Evolving banking system
Banks and the banking system have grown significantly in size and complexity over the past 30 years, he said. Large banks have gotten much bigger and are much more complex. Thirty years ago, there were only five US banks with more than $100 billion in assets ($800 billion in combined assets) and now there are 32 large banks in the United States with aggregate assets exceeding $17 trillion.
A range of nonfinancial risks has steadily risen in importance for banks and the banking system. Also the relationship between banks and nonbank financial institutions has led to an increasingly complex nexus between banking and commerce.

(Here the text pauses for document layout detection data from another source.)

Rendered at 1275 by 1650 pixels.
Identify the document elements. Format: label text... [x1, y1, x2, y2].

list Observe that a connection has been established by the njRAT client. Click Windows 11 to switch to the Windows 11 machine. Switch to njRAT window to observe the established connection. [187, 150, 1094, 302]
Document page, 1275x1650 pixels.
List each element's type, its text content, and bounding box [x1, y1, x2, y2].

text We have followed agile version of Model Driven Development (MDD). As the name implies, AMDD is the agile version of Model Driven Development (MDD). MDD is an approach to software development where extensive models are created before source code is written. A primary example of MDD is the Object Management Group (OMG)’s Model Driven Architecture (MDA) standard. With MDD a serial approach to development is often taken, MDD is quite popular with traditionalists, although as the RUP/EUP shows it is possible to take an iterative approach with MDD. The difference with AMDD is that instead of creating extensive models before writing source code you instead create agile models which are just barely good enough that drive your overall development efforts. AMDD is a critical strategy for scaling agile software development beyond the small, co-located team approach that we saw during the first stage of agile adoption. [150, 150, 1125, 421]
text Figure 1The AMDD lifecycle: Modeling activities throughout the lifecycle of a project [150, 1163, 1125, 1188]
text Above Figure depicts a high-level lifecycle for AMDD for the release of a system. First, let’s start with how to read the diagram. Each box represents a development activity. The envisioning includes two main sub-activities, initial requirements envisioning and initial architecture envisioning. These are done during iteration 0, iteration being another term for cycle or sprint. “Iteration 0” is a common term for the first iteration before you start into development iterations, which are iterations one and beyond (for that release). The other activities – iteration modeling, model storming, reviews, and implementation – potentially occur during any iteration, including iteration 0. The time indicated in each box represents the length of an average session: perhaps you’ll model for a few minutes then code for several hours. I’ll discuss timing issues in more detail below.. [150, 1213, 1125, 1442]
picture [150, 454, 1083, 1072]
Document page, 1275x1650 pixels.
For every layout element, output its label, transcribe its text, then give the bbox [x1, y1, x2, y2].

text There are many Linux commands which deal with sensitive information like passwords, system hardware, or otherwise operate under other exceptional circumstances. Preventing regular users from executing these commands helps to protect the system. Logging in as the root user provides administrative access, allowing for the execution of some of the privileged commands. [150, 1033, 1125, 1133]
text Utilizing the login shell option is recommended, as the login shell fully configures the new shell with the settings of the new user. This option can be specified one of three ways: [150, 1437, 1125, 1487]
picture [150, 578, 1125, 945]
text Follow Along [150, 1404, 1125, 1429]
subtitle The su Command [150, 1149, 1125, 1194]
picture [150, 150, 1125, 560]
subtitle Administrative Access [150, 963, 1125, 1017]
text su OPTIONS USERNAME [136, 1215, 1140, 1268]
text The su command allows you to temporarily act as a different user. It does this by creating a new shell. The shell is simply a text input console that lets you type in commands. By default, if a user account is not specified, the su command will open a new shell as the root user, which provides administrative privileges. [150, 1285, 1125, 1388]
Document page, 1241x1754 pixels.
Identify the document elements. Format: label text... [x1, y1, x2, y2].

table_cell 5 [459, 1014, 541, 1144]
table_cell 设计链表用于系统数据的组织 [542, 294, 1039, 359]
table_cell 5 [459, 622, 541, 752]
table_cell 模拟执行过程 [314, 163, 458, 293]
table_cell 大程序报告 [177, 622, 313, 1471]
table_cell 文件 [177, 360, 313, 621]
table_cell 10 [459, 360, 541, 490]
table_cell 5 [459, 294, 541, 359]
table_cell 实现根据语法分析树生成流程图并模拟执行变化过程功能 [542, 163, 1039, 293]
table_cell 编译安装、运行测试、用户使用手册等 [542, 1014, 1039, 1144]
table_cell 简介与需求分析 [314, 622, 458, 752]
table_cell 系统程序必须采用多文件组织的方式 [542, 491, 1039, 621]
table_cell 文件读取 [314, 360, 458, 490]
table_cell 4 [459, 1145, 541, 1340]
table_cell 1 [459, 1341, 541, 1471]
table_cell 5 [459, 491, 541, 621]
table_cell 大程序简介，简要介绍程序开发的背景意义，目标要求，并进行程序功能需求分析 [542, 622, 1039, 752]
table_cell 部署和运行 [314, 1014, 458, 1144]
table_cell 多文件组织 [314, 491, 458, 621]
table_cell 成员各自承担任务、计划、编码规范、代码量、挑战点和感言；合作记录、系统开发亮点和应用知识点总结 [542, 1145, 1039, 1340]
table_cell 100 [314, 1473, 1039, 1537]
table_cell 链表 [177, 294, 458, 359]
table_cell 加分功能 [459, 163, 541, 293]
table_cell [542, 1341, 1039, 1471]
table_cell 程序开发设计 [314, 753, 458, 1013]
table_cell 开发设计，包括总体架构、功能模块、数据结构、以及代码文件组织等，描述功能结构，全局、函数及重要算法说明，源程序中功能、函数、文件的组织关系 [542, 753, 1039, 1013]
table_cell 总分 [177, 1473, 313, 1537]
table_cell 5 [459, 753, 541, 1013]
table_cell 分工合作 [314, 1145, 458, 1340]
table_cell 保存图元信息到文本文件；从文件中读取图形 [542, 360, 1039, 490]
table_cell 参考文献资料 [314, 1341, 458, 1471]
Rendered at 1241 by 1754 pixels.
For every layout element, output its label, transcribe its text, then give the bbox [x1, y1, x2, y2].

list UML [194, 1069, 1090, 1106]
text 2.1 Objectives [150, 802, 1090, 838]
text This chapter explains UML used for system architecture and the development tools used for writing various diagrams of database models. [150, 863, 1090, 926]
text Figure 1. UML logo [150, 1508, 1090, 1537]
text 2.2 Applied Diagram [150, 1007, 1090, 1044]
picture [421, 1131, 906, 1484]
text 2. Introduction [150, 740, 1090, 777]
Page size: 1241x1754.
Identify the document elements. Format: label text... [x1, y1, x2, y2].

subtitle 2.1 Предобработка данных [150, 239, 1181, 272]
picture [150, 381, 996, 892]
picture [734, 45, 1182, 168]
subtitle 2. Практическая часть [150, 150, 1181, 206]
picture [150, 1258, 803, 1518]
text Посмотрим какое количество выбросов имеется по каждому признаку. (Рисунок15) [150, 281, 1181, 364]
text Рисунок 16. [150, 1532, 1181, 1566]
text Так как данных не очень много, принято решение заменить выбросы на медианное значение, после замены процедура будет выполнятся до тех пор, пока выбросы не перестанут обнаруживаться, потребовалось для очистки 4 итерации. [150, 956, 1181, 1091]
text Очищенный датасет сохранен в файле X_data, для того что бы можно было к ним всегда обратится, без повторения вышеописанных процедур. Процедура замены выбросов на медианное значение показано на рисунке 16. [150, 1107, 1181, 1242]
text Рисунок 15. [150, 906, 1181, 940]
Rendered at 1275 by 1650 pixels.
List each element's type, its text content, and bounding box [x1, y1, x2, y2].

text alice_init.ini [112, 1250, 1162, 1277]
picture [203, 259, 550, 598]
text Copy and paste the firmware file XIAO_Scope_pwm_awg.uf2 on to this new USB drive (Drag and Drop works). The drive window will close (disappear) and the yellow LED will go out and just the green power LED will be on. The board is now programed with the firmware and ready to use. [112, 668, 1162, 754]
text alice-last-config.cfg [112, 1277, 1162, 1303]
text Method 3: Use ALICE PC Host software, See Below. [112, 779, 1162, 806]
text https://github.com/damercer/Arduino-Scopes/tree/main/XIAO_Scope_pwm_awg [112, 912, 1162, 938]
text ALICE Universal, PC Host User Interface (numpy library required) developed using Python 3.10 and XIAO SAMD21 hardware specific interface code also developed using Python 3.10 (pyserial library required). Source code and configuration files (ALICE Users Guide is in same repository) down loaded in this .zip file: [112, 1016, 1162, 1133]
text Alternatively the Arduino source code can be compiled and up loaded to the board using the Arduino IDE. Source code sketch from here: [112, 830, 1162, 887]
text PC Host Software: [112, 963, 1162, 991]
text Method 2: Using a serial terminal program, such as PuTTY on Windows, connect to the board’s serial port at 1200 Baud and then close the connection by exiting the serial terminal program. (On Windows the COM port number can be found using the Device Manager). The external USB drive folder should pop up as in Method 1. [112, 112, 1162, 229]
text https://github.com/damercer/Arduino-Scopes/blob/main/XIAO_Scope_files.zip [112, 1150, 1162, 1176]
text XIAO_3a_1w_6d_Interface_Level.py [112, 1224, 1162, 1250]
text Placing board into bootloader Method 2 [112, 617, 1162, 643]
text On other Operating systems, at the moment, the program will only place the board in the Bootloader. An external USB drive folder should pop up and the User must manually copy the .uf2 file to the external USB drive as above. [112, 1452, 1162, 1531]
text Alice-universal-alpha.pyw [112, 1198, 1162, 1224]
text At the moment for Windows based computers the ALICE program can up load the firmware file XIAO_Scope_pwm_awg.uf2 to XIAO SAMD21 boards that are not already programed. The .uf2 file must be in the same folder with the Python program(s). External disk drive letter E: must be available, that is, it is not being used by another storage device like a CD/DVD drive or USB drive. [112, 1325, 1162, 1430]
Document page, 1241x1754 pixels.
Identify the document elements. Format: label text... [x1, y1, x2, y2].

Lurking behind developments from the rise and fall of crypto, to concerns about the growth of private credit and nonbank mortgage servicing, to the recent bankruptcy of fintech middleware firm Synapse, have been proliferating questions about the roles, interdependencies, and exposure of banks to nonbanks, said Hsu.
Evolving supervision
These changes in banks and banking have compelled bank supervisors to adapt to remain effective.
IT
Hsu discussed the interaction supervisors have had with banks about their cyber, operational and IT risks with reference to the CrowdStrike outage. Whereas airlines and other industries experienced significant disruptions, Hsu observed that “bank operations were largely unaffected.” Banks’ relative resilience in the face of the CrowdStrike disruption was due to banking supervisors’ efforts, which had pushed banks to improve on their operational capabilities because of their prevalence of legacy systems, he said.
Crypto
The failures of Silicon Valley Bank and Signature Bank sparked intense public scrutiny of supervisors at various banking agencies, said Hsu. However, effective supervision should be “largely invisible to the public” and when the crypto market imploded in 2022 with $2 trillion of market value loss and multiple crypto platforms filing for bankruptcy, the banking system was largely unaffected, he observed.
“That was not luck. That was the result of a long ground game of supervision seeking to ensure that crypto activities banks engaged in were safe, sound, and fair.”
Imperatives for supervision
Supervisors must operationalize and sustain robust risk-based supervision, said Hsu. Processes should be a tool and not a cage. Hsu said that whilst supervisors sometimes criticize banks for taking a “check the box” approach, supervisors can equally fall into the same trap. He explained that the problem with check-the-box supervision is that there are a lot of boxes to check, and each box is given equal weight. Although, this ensures comprehensiveness, he argued that it “artificially limits our ability to focus supervisory attention where it is needed most.”
Risk-based supervision takes a different approach by de-emphasizing the checklist. The OCC’s commitment to risk-based supervision is summarized by the mantra: “The right work, with the right people, at the right time.”